As Rupert said, merely accelerating the decay of the HRS just leaves you with a different problem
- all the radiation of
  the warhead comes out into landscape just as if you'd done nothing.
It just takes eg a day or two rather than 50 years (or whatever, these numbers are by no means
precise). Anyway, you still have a highly radioactive landscape to deal with. Actually the
landscape is *more* radioactive than if you'd left things alone, because there's been no time
for the newly radioactive bits of landscape to decay.

I suggest that part of what nuclear dampers *can* do is to encourage/force decay modes which produce
vastly less damaging radiation, decay products, and so on. To grab an example completely out of thin
air, in a fission weapon Pu-239 absorbs a slow neutron, becoming Pu-240 and then fissions, emitting
lots of energy and more neutrons. A nuclear damper might work by stabilizing the Pu-240 and enabling
a high-probability path where it absorbs more neutrons and/or alpha particles, eventually becoming
Pu-244, which is stable.

Or the damper might encourage Pu-239 to decay by alpha particle emission, becoming U-235 (this
process does not, as I read things, release extra neutrons or lots of energy).

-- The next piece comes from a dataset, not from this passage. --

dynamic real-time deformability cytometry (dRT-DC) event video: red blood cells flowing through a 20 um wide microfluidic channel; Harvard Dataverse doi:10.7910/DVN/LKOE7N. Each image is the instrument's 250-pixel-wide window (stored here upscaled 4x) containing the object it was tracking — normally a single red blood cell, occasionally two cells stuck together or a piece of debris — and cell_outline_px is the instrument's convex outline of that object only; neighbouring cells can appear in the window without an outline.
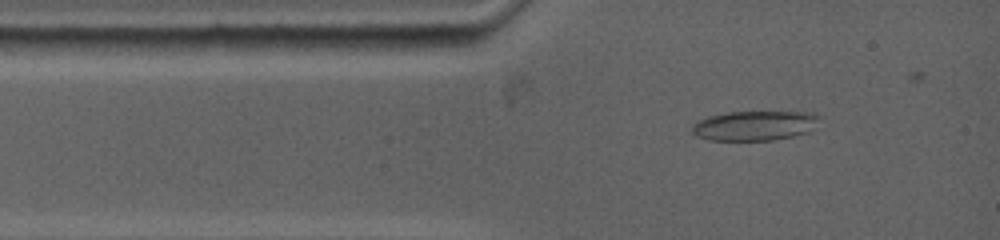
{"species": "common noctule bat (a hibernating species)", "species_latin": "Nyctalus noctula", "temperature_condition": "warm", "stored_images_in_passage": 18, "camera_frame_rate_fps": 5000, "um_per_image_px": 0.085, "animal": {"sex": "female", "body_mass_g": 19.0, "forearm_length_mm": 53.3}, "frame": {"image": 1, "passage_image": 7, "time_ms": 1.0, "image_size_px": [1000, 240], "cell_outline_px": [[824, 116], [820, 128], [808, 132], [792, 136], [772, 140], [708, 140], [696, 136], [692, 132], [692, 124], [696, 120], [708, 116], [728, 112], [816, 112]], "centroid_in_image_um": [64.26, 10.66], "position_along_channel_um": 20.7, "area_um2": 22.77}}
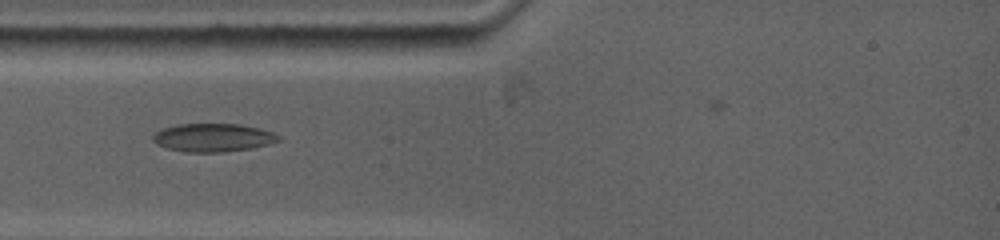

Handwave some process as appropriate for thr U-235 (alpha capture followed by fast neutron emission
to turn it into U-238?).

As a pragmatic side point, if you're going to do this then you are probably going to produce lots
of heat, so you probably want lots of water (or something) around to soak this up.

Now if you have the technology to do this, you have the technology to stop a fission reaction in
its tracks, which is how you deal with an incoming warhead.

Hope this is useful to someone, at least as food for thought.